Friday 16 September 2016

acid base - Why aqueous hydroxide is slippery (beyond just saponification)


A recent question mentions:



Bases are soapy to touch because of soap formation on contact with lipids present on our skin.




This is always the reasoning I hear, as well, and searching the internet gave the same results. However, when working with nitrile gloves, glass with aqueous sodium or potassium hydroxide on the outside always feels slippery. I believe that even nitrile-on-nitrile (rubbing the fingers together) gives the same slippery feeling. This effect is even stronger for the liquid in the base bath, but I assume that's because alkoxides would be detergents similarly to soap molecules in the absence of water.

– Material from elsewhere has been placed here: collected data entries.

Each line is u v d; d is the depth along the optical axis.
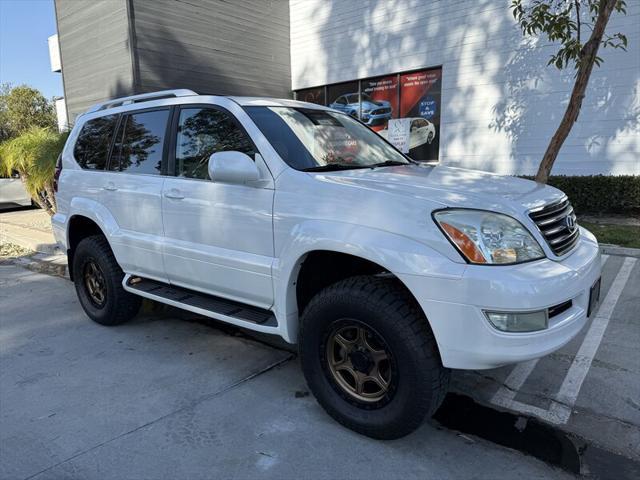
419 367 2.41
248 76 11.80
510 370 3.53
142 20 9.73
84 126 4.66
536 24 6.37
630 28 8.04
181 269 3.59
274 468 2.49
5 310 5.07
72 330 4.46
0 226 10.23
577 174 8.95
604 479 2.40
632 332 4.04
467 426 2.87
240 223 3.13
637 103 8.18
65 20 11.05
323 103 12.45
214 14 10.91
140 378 3.48
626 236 6.80
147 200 3.79
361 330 2.62
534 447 2.66
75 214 4.49
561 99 8.88
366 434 2.69
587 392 3.20
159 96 3.96
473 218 2.41
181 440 2.72
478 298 2.26
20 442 2.73
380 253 2.45
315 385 2.86
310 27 12.23
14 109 24.78
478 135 9.97
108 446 2.68
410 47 10.60
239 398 3.18
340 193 2.71
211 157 3.00
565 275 2.43
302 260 2.83
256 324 3.12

Point is, if saponification is the culprit, why does the exterior of the glove experience a similar soapy effect to that my fingers feel? Could it be negative charges on the exterior of the glass? Is it possible for hydroxide to react with nitrile gloves to cause some similar kind of electrostatic repulsion, maybe by deprotonation or nucleophilic attack of the nitrile? This seems like a reasonable idea as far as glass goes, but I don't think that reasoning crosses over to gloves. Of course, I am not sure it really happens with glove-on-glove contact. I will safely test that theory again and edit if it's incorrect.



Answer



Glass itself is soluble in strong alkalis, forming sodium silicate solution, which is a syrupy, somewhat slippery-feeling substance. You can use sodium silicate to make a fire-resistant coating or high-temperature cement.


As you state, it's also possible the glove itself is being attacked. If the glass feels slippery in $\ce{NaOH}$ and $\ce{KOH}$ solutions, but not in $\ce{NH4OH}$, then it is most likely a silicate forming, though.